- Directive -
Only the lines below between the ones containing "CRG27/41711" and "Baptist minister and that when she prayed, it", inclusive, are to be reproduced, each exactly as it stands.

- Data to process -
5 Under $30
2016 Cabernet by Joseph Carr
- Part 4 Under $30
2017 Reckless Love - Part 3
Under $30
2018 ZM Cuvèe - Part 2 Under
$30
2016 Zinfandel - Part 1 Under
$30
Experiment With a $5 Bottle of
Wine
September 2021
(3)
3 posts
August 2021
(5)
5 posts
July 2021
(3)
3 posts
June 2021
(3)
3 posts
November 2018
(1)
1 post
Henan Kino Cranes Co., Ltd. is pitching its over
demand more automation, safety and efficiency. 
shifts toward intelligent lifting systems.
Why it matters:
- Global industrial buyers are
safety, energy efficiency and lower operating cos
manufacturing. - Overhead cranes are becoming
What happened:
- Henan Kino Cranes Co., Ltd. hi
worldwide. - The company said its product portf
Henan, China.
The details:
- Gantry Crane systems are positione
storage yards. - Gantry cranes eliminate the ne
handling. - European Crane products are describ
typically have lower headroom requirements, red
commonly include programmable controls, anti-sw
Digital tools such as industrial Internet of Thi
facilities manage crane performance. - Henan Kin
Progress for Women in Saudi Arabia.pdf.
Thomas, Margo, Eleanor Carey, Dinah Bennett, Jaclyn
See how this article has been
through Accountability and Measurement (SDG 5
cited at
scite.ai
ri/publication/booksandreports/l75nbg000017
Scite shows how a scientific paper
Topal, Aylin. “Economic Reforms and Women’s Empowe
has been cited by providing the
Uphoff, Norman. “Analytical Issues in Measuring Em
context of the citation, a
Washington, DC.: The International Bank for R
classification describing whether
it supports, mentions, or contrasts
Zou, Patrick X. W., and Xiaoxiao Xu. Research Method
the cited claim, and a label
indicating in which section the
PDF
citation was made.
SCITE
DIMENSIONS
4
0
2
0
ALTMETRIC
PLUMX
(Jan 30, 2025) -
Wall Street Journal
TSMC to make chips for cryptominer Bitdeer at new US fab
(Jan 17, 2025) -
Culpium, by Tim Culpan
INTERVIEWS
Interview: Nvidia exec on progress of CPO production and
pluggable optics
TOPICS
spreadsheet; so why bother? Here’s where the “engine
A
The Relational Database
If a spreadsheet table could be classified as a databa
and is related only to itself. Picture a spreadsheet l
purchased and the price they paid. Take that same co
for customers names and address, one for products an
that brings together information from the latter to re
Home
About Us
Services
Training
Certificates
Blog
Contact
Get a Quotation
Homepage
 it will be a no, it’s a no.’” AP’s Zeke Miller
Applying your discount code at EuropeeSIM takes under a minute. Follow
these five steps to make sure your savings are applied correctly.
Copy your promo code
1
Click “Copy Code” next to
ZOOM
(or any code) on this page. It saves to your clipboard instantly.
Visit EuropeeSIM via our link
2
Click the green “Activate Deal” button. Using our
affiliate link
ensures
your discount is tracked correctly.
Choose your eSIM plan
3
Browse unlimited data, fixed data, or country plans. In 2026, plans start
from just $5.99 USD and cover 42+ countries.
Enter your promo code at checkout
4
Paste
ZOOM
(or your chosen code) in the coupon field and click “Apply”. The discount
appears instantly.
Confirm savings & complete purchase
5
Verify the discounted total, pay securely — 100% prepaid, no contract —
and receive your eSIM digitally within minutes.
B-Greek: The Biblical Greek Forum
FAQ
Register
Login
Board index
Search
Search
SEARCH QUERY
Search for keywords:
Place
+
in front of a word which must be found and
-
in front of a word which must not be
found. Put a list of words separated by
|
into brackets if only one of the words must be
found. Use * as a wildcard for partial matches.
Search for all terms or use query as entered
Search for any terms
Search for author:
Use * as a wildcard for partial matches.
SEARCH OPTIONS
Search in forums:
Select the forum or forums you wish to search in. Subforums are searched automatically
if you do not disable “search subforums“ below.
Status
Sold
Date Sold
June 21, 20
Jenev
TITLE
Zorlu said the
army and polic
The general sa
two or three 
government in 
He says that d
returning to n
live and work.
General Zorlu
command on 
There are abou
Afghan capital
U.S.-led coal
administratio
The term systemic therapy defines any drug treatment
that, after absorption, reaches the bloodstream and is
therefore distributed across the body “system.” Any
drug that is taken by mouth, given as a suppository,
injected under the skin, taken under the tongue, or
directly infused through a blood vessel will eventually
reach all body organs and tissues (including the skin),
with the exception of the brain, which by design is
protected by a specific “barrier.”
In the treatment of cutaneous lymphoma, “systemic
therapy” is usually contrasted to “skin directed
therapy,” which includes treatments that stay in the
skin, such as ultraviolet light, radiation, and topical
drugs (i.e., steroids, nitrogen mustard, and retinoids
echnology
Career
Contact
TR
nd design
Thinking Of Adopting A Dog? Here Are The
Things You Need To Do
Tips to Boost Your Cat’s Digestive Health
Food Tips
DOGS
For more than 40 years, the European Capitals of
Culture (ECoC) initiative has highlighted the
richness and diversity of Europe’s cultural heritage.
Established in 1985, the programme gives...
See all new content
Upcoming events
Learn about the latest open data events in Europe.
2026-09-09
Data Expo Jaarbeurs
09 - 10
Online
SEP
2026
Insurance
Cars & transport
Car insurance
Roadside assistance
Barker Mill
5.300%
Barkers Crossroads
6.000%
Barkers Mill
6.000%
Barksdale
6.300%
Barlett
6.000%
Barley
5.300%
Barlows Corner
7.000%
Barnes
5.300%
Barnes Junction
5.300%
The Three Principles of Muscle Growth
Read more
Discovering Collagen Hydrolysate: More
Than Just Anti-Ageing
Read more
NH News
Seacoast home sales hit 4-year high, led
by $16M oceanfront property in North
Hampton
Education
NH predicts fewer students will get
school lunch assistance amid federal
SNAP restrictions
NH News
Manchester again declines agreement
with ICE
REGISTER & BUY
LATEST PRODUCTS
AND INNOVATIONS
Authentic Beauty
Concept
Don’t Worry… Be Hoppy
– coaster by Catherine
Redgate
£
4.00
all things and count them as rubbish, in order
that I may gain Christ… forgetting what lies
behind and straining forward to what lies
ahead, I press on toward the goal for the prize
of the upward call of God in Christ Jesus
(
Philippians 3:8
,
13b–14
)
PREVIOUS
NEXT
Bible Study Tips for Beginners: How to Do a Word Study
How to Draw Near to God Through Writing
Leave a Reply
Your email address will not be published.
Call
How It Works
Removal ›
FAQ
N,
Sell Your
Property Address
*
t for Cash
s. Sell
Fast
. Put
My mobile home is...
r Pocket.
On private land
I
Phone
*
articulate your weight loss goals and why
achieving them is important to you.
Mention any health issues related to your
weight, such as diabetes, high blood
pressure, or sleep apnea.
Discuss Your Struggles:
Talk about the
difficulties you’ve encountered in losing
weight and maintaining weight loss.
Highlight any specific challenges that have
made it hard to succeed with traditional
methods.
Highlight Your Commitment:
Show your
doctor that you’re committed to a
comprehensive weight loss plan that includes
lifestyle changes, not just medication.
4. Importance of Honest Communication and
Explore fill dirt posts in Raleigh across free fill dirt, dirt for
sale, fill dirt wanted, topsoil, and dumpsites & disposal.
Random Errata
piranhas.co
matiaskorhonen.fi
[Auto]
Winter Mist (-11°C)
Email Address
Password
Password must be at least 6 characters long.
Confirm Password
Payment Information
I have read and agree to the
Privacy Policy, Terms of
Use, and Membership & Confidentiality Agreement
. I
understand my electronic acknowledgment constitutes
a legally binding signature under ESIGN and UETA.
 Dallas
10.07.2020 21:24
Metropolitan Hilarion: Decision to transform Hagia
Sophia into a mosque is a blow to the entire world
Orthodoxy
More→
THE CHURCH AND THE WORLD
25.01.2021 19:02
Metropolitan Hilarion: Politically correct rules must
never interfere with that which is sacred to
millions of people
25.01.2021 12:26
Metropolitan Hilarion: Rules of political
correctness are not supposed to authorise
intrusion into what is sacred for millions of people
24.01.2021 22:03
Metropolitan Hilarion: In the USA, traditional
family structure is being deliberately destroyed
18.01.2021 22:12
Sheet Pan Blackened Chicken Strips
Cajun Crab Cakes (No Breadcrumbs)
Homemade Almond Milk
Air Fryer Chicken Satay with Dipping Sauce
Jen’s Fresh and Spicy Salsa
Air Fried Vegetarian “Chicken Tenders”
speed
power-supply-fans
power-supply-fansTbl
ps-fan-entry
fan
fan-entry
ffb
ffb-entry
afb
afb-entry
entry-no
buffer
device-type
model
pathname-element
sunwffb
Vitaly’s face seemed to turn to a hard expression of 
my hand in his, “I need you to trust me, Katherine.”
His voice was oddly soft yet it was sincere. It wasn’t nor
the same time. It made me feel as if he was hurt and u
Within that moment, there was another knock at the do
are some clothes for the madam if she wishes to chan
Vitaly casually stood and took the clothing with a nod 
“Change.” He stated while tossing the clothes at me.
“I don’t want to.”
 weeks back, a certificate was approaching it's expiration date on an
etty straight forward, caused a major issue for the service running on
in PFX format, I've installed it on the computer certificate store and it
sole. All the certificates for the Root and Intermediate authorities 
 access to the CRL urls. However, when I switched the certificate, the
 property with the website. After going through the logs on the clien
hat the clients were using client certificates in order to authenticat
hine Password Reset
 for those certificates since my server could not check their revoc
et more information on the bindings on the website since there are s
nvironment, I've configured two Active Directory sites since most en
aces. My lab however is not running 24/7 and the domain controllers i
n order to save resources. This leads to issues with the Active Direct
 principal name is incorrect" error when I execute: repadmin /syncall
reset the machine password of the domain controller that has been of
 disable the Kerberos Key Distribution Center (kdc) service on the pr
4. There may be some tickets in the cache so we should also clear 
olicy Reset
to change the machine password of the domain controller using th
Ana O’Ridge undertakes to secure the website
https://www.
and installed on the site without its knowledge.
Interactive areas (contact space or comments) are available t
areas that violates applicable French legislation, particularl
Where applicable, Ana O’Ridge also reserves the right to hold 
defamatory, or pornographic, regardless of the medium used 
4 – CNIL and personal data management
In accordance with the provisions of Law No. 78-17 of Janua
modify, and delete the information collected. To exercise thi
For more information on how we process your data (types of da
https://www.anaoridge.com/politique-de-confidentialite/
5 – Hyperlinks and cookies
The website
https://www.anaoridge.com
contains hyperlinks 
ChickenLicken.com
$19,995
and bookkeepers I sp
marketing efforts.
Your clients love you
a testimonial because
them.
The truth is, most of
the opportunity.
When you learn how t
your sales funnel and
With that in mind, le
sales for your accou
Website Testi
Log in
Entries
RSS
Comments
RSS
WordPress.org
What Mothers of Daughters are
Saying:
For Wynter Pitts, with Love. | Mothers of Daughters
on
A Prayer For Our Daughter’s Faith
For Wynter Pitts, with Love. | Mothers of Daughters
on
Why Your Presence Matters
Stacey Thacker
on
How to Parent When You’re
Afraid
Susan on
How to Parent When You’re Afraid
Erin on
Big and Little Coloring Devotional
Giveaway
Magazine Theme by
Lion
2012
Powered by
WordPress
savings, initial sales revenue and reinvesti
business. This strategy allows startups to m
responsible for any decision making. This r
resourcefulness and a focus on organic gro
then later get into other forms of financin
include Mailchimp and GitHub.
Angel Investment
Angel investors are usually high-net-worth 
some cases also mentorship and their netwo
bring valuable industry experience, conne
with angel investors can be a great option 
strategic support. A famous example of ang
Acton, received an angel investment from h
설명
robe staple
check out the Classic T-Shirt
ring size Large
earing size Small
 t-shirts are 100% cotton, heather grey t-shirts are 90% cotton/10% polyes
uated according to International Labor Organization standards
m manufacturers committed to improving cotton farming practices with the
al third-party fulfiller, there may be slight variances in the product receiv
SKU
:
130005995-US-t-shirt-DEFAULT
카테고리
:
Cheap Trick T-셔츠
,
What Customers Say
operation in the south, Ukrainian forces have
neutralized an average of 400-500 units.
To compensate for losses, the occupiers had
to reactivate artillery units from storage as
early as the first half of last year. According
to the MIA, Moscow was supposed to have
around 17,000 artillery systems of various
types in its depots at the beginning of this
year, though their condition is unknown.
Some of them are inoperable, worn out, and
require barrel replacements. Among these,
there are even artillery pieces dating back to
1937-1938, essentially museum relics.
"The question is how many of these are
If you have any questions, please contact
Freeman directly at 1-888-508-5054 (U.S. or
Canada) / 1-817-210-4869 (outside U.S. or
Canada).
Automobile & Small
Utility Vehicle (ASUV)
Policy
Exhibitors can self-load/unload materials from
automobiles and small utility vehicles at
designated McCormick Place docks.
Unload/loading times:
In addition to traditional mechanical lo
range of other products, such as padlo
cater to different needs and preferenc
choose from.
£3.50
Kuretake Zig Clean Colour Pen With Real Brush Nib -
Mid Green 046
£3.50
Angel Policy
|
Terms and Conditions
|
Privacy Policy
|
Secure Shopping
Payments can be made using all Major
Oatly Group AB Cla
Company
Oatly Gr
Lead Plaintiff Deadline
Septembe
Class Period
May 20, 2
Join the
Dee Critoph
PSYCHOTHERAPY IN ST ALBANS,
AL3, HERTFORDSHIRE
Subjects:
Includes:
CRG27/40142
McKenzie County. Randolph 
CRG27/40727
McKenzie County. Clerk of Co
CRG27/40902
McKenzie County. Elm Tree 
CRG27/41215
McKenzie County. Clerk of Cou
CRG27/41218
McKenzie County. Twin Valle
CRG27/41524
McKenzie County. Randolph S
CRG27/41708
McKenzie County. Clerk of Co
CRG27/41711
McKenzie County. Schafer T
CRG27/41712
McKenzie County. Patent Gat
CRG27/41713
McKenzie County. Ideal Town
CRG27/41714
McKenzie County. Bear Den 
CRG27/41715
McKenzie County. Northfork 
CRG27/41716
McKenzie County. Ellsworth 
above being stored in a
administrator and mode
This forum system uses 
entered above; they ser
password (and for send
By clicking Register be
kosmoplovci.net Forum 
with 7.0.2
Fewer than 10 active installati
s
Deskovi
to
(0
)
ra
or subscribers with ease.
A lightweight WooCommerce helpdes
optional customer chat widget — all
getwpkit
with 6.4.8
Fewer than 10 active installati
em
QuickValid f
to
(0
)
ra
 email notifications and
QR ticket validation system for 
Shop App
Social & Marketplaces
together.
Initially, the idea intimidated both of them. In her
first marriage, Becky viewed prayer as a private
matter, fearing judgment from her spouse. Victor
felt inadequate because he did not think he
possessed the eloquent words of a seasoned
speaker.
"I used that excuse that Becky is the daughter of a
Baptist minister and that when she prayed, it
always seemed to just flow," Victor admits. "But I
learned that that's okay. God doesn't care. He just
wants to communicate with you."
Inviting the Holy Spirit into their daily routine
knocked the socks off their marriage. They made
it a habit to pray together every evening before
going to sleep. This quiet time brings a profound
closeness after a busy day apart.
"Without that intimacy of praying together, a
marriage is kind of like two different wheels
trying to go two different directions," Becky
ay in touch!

- Answer area -
CRG27/41711
McKenzie County. Schafer T
CRG27/41712
McKenzie County. Patent Gat
CRG27/41713
McKenzie County. Ideal Town
CRG27/41714
McKenzie County. Bear Den 
CRG27/41715
McKenzie County. Northfork 
CRG27/41716
McKenzie County. Ellsworth 
above being stored in a
administrator and mode
This forum system uses 
entered above; they ser
password (and for send
By clicking Register be
kosmoplovci.net Forum 
with 7.0.2
Fewer than 10 active installati
s
Deskovi
to
(0
)
ra
or subscribers with ease.
A lightweight WooCommerce helpdes
optional customer chat widget — all
getwpkit
with 6.4.8
Fewer than 10 active installati
em
QuickValid f
to
(0
)
ra
 email notifications and
QR ticket validation system for 
Shop App
Social & Marketplaces
together.
Initially, the idea intimidated both of them. In her
first marriage, Becky viewed prayer as a private
matter, fearing judgment from her spouse. Victor
felt inadequate because he did not think he
possessed the eloquent words of a seasoned
speaker.
"I used that excuse that Becky is the daughter of a
Baptist minister and that when she prayed, it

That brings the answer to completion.